Extracted data entries
════════════════════
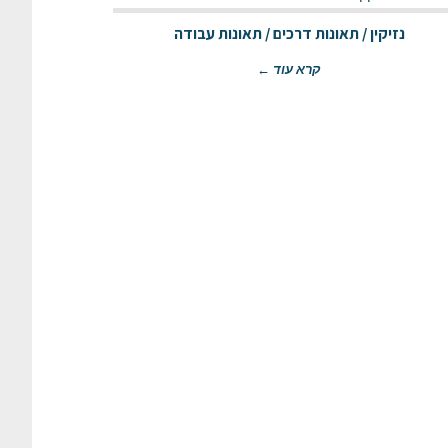
נזיקין / תאונות דרכים / תאונות עבודה
קרא עוד ←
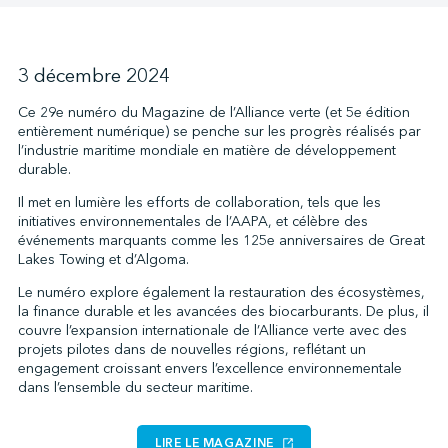
↩︎
3 décembre 2024
Ce 29e numéro du Magazine de l’Alliance verte (et 5e édition
entièrement numérique) se penche sur les progrès réalisés par
l’industrie maritime mondiale en matière de développement
durable.
Il met en lumière les efforts de collaboration, tels que les
initiatives environnementales de l’AAPA, et célèbre des
événements marquants comme les 125e anniversaires de Great
Lakes Towing et d’Algoma.
Le numéro explore également la restauration des écosystèmes,
la finance durable et les avancées des biocarburants. De plus, il
couvre l’expansion internationale de l’Alliance verte avec des
projets pilotes dans de nouvelles régions, reflétant un
engagement croissant envers l’excellence environnementale
dans l’ensemble du secteur maritime.
LIRE LE MAGAZINE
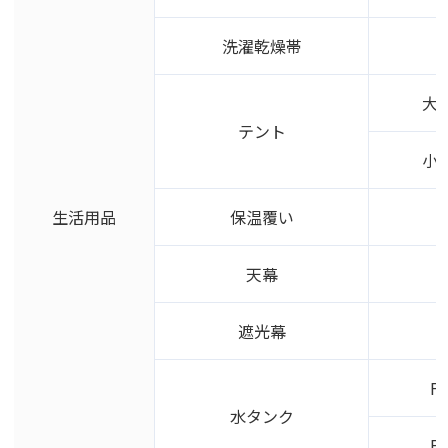
洗濯乾燥帯
大型
テント
小型
生活用品
保温覆い
天幕
遮光幕
F
水タンク
F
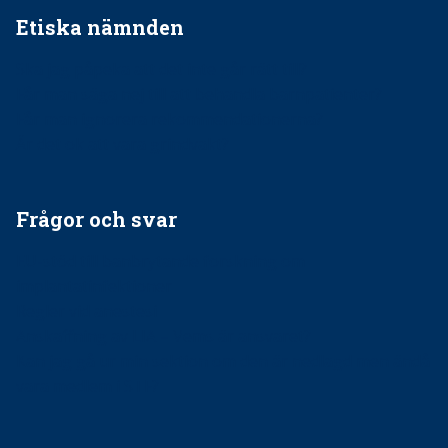
Etiska nämnden
Ska jag påpeka att det inte går rätt till?
Får man säga nej till att behandla barnpatienter?
Får man ignorera rekommendationerna?
Är det ok att vara grindvakt?
Frågor och svar
EU-stöd till banbrytande forskning om
implantatinfektioner
Regler vid anestesi
Anskaffning av LIA – Vems är ansvaret?
Kan jag gå ur min sektion om den är nedlagd men ändå
vara medlem i STF?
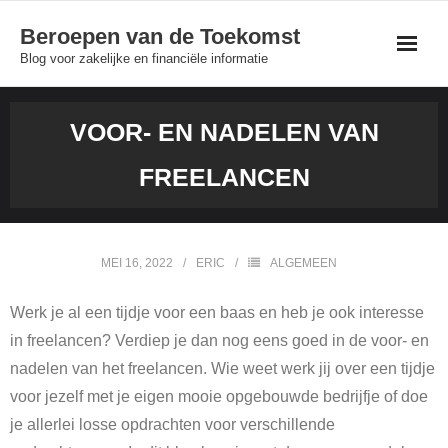
Skip
Beroepen van de Toekomst
to
Blog voor zakelijke en financiële informatie
content
VOOR- EN NADELEN VAN
FREELANCEN
MEI 16, 2022
ERIC
ALGEMEEN
Werk je al een tijdje voor een baas en heb je ook interesse
in freelancen? Verdiep je dan nog eens goed in de voor- en
nadelen van het freelancen. Wie weet werk jij over een tijdje
voor jezelf met je eigen mooie opgebouwde bedrijfje of doe
je allerlei losse opdrachten voor verschillende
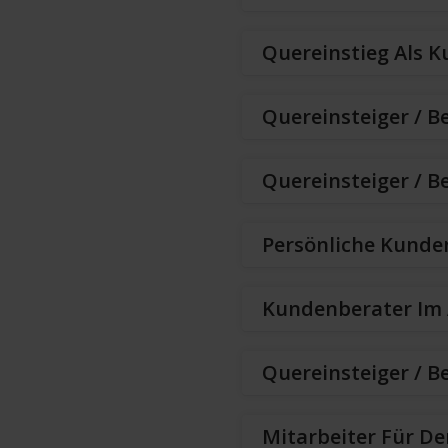
Quereinstieg Als 
Quereinsteiger / B
Quereinsteiger / Be
Persönliche Kunde
Kundenberater Im 
Quereinsteiger / B
Mitarbeiter Für De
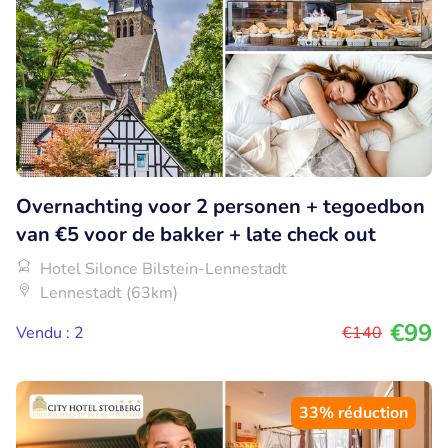
Overnachting voor 2 personen + tegoedbon
van €5 voor de bakker + late check out
Hotel Silonce Bilstein-Lennestadt
Lennestadt (63km)
€99
Vendu : 2
€140
33% réduction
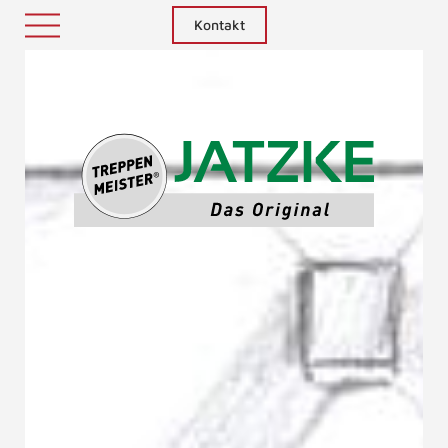
Kontakt
Treppenm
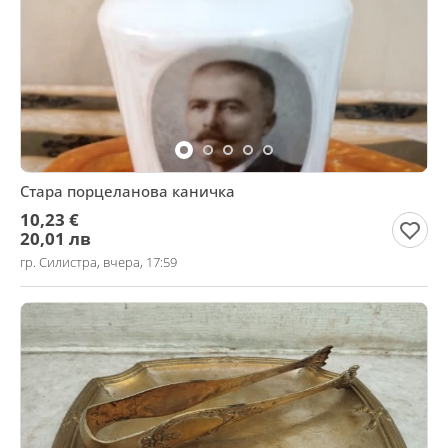
Стара порцеланова каничка
10,23 €
20,01 лв
гр. Силистра, вчера, 17:59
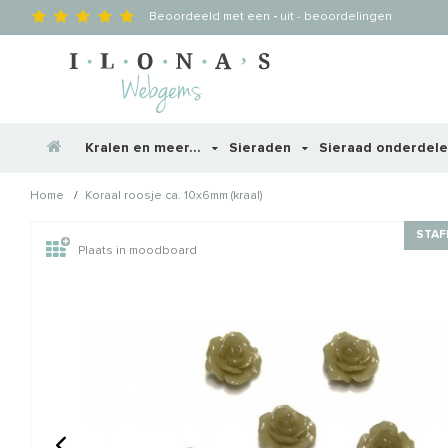
Beoordeeld met een
-
uit
-
beoordelingen
Kralen en meer...
Sieraden
Sieraad onderdel
/
Home
Koraal roosje ca. 10x6mm (kraal)
Wellicht zijn deze producten
STAF
Plaats in moodboard
STAFFELKORTING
════════════════════
> [WHAT TO PRODUCE]
Filter the lines above so that only those with the string "maritime" remain, then copy them.

> [FINISHED EXERCISE]
l’industrie maritime mondiale en matière de développement
dans l’ensemble du secteur maritime.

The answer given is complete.